“Will blond hair and plastic breasts play in China?”

That’s the sub-head of this article on the new Barbie store that opened in Shanghai yesterday. It’s well worth a read:

Barbie’s made-in-China makeover is part of a push to re-brand the iconic American doll on the eve of her 50th birthday. With domestic sales slumping, Mattel has set its sights on China, hoping to the weather the financial storm in the relative calm of the country’s vast — and comparatively untapped — consumer market.

The plan is to turn America’s favorite doll into fashion fodder for China’s upwardly mobile, trend-setting elite. By moving up-market and focusing on Barbie-branded merchandise, the company hopes to widen profit margins and attract a new demographic: Chinese women.

But, will they buy it?

Summer Wang, an assistant at a film production company, certainly will. “Barbie is beautiful like a princess,” she said. “And every Shanghai girl wants to be a princess.”

With malls closing, construction grinding to a halt and a general sense of malaise creeping in, will Chinese consumers continue to keep American companies afloat?

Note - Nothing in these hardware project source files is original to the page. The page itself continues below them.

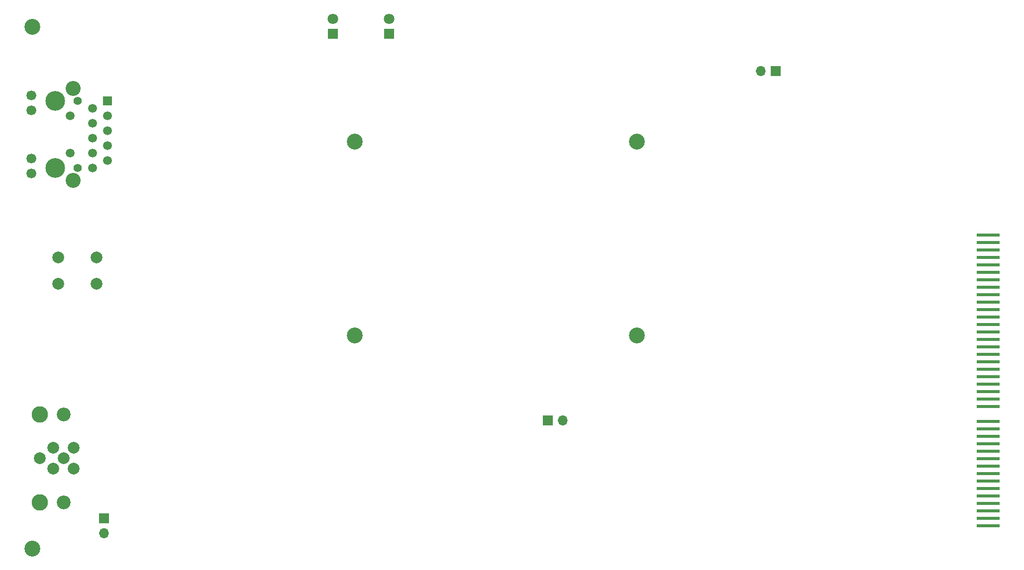
<source format=gbr>
%TF.GenerationSoftware,KiCad,Pcbnew,5.1.9+dfsg1-1~bpo10+1*%
%TF.CreationDate,2021-06-04T12:04:03+02:00*%
%TF.ProjectId,vacctrl_rpi,76616363-7472-46c5-9f72-70692e6b6963,1.0*%
%TF.SameCoordinates,Original*%
%TF.FileFunction,Soldermask,Bot*%
%TF.FilePolarity,Negative*%
%FSLAX46Y46*%
G04 Gerber Fmt 4.6, Leading zero omitted, Abs format (unit mm)*
G04 Created by KiCad (PCBNEW 5.1.9+dfsg1-1~bpo10+1) date 2021-06-04 12:04:03*
%MOMM*%
%LPD*%
G01*
G04 APERTURE LIST*
%ADD10C,1.680000*%
%ADD11C,1.508000*%
%ADD12C,1.408000*%
%ADD13R,1.508000X1.508000*%
%ADD14C,2.550000*%
%ADD15C,3.350000*%
%ADD16O,1.700000X1.700000*%
%ADD17R,1.700000X1.700000*%
%ADD18C,2.700000*%
%ADD19C,2.000000*%
%ADD20C,2.800000*%
%ADD21C,2.350000*%
%ADD22R,4.000000X0.560000*%
%ADD23C,1.800000*%
%ADD24R,1.800000X1.800000*%
G04 APERTURE END LIST*
D10*
%TO.C,J7*%
X67060000Y-82840000D03*
X67060000Y-80300000D03*
X67060000Y-72100000D03*
X67060000Y-69560000D03*
D11*
X73680000Y-79375000D03*
D12*
X74950000Y-81915000D03*
X74950000Y-70485000D03*
D11*
X73680000Y-73025000D03*
X77470000Y-81915000D03*
X80010000Y-80645000D03*
X77470000Y-79375000D03*
X80010000Y-78105000D03*
X77470000Y-76835000D03*
X80010000Y-75565000D03*
X77470000Y-74295000D03*
X80010000Y-73025000D03*
X77470000Y-71755000D03*
D13*
X80010000Y-70485000D03*
D14*
X74170000Y-84050000D03*
X74170000Y-68350000D03*
D15*
X71120000Y-81915000D03*
X71120000Y-70485000D03*
%TD*%
D16*
%TO.C,JP2*%
X191135000Y-65405000D03*
D17*
X193675000Y-65405000D03*
%TD*%
D16*
%TO.C,J4*%
X157480000Y-124904500D03*
D17*
X154940000Y-124904500D03*
%TD*%
D18*
%TO.C,U3*%
X122090000Y-110480000D03*
X122090000Y-77480000D03*
X170090000Y-77480000D03*
X170090000Y-110480000D03*
%TD*%
D16*
%TO.C,JP1*%
X79375000Y-144145000D03*
D17*
X79375000Y-141605000D03*
%TD*%
D19*
%TO.C,J6*%
X68500000Y-131400000D03*
D20*
X68500000Y-138900000D03*
X68500000Y-123900000D03*
D21*
X72500000Y-138900000D03*
X72500000Y-123900000D03*
D19*
X72500000Y-131400000D03*
X70732233Y-129632233D03*
X70732233Y-133167767D03*
X74267767Y-133167767D03*
X74267767Y-129632233D03*
%TD*%
D22*
%TO.C,J5*%
X229830000Y-93335000D03*
X229830000Y-94605000D03*
X229830000Y-95875000D03*
X229830000Y-97145000D03*
X229830000Y-98415000D03*
X229830000Y-99685000D03*
X229830000Y-100955000D03*
X229830000Y-102225000D03*
X229830000Y-103495000D03*
X229830000Y-104765000D03*
X229830000Y-106035000D03*
X229830000Y-107305000D03*
X229830000Y-108575000D03*
X229830000Y-109845000D03*
X229830000Y-111115000D03*
X229830000Y-112385000D03*
X229830000Y-113655000D03*
X229830000Y-114925000D03*
X229830000Y-116195000D03*
X229830000Y-117465000D03*
X229830000Y-118735000D03*
X229830000Y-120005000D03*
X229830000Y-121275000D03*
X229830000Y-122545000D03*
X229830000Y-125085000D03*
X229830000Y-126355000D03*
X229830000Y-127625000D03*
X229830000Y-128895000D03*
X229830000Y-130165000D03*
X229830000Y-131435000D03*
X229830000Y-132705000D03*
X229830000Y-133975000D03*
X229830000Y-135245000D03*
X229830000Y-136515000D03*
X229830000Y-137785000D03*
X229830000Y-139055000D03*
X229830000Y-140325000D03*
X229830000Y-141595000D03*
X229830000Y-142865000D03*
%TD*%
D19*
%TO.C,SW1*%
X78105000Y-97155000D03*
X78105000Y-101655000D03*
X71605000Y-97155000D03*
X71605000Y-101655000D03*
%TD*%
D23*
%TO.C,D2*%
X118364000Y-56515000D03*
D24*
X118364000Y-59055000D03*
%TD*%
D23*
%TO.C,D1*%
X127889000Y-56515000D03*
D24*
X127889000Y-59055000D03*
%TD*%
D18*
%TO.C,H2*%
X67200000Y-57860000D03*
%TD*%
%TO.C,H1*%
X67200000Y-146760000D03*
%TD*%
M02*

</source>
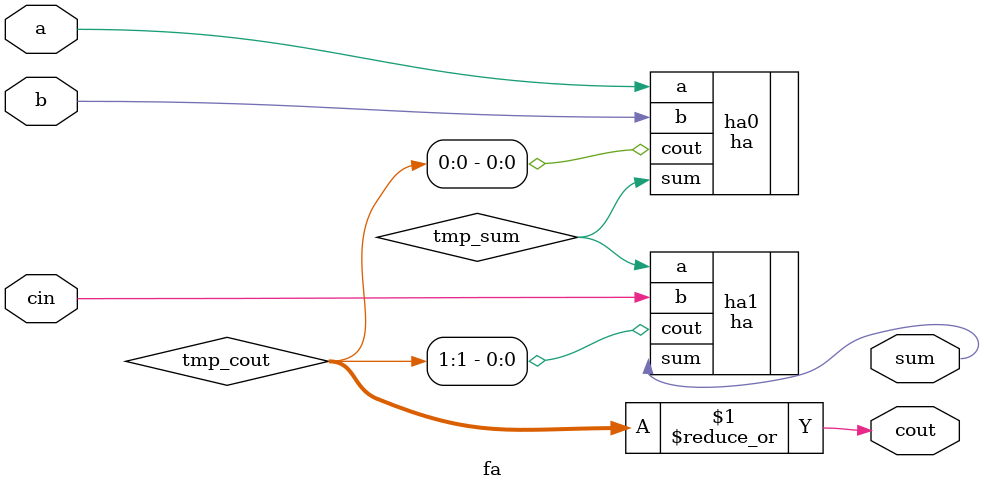
<source format=sv>
`include "ha.sv"

module fa (
	output logic sum, cout,
	input  logic a, b, cin
);
	
	logic		tmp_sum;
	logic [0:1] tmp_cout;

	ha ha0 (
		.a(a),
		.b(b),
		.sum(tmp_sum),
		.cout(tmp_cout[0])
	);

	ha ha1 (
		.a(tmp_sum),
		.b(cin),
		.sum(sum),
		.cout(tmp_cout[1])
	);

	assign cout = | tmp_cout;

endmodule
</source>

I guess that’s the trillion-dollar question. I’m sure every Shanghai girl really does want to be a princess. Will mom and dad continue to finance this dream?

The Discussion: 2 Comments

I’m not a China marketing expert but I fail to see how this will be successful. I hope they did a test marketing study before launching this six-story, 38,000-sq.-ft. Barbie superstore in Shanghai. If it will fly, at least hey picked the right city. Mattel is hurting badly here in North America, and have tried to branch out into adult clothing. I don’t think they’ve done well, despite their previous years of success with Barbie and Ken. China Post says “Barbies have been available at major Chinese department stores for about five years, and knockoff “Barbie” children’s clothes and accessories can be found in any local market.”

This concept might work better in Japan, where there is more of a blond hair/blue eyes worship complex. Fool says “Mattel already has a Barbie clothing line for adults in Japan, although American pop culture icons tend to do well there.” I can see Japanese girls and women dressing like Barbie. Their manga characters also look, to me, like white people.

I just don’t think that girls who play with Barbies grow up wanting to buy adult Barbie clothing. Will women wear Barbie cosmetics and perfumes?

Personally I will not and have not bought my daughter a Barbie. China has many dolls for sale that all look, no surprise here, Chinese. Maybe Mattel will come out with a Chinese version of Barbie.

March 8, 2009 @ 12:20 am | Comment

The world’s first Barbie store is a work of genius

I can’t tell if the guy in the photo is uncomfortable or unhappy. This is sad. I take back all the negative thoughts and words I’ve spoken about McDonalds.

Only time will tell if this store is marketing genius or a dud.